*PROBLEM REQUIREMENTS*
The data must be given again exactly as written, with all images omitted.

+---+

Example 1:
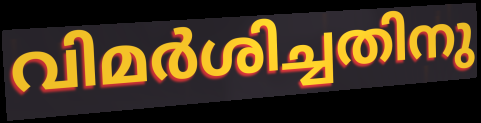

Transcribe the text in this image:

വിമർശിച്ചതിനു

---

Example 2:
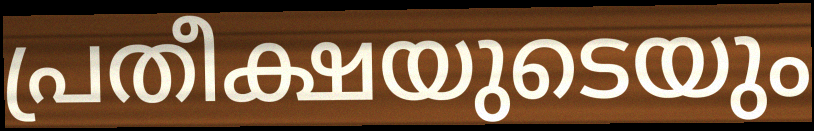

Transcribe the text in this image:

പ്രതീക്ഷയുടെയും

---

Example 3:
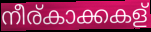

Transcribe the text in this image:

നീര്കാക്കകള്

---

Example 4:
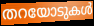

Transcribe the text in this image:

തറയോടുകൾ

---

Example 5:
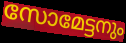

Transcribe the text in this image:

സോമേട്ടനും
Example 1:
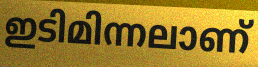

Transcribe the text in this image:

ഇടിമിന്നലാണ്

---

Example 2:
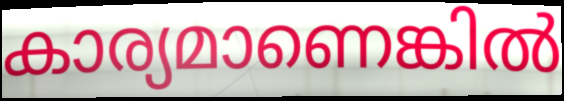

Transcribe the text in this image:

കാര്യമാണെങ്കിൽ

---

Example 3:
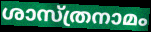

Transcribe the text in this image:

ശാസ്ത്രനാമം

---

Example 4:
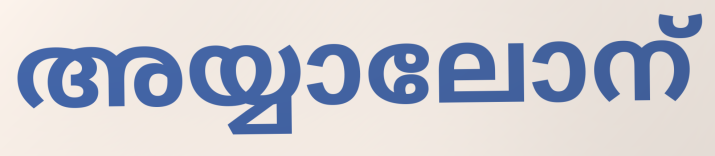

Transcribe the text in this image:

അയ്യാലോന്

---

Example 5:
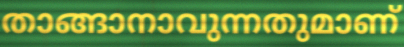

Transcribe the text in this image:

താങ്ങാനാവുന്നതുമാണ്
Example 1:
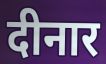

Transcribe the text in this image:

+---+

*EXERCISE SOLUTION*
Example 1:

Transcribe the text in this image:

വിമർശിച്ചതിനു

---

Example 2:

Transcribe the text in this image:

പ്രതീക്ഷയുടെയും

---

Example 3:

Transcribe the text in this image:

നീര്കാക്കകള്

---

Example 4:

Transcribe the text in this image:

തറയോടുകൾ

---

Example 5:

Transcribe the text in this image:

സോമേട്ടനും
Example 1:

Transcribe the text in this image:

ഇടിമിന്നലാണ്

---

Example 2:

Transcribe the text in this image:

കാര്യമാണെങ്കിൽ

---

Example 3:

Transcribe the text in this image:

ശാസ്ത്രനാമം

---

Example 4:

Transcribe the text in this image:

അയ്യാലോന്

---

Example 5:

Transcribe the text in this image:

താങ്ങാനാവുന്നതുമാണ്
Example 1:

Transcribe the text in this image:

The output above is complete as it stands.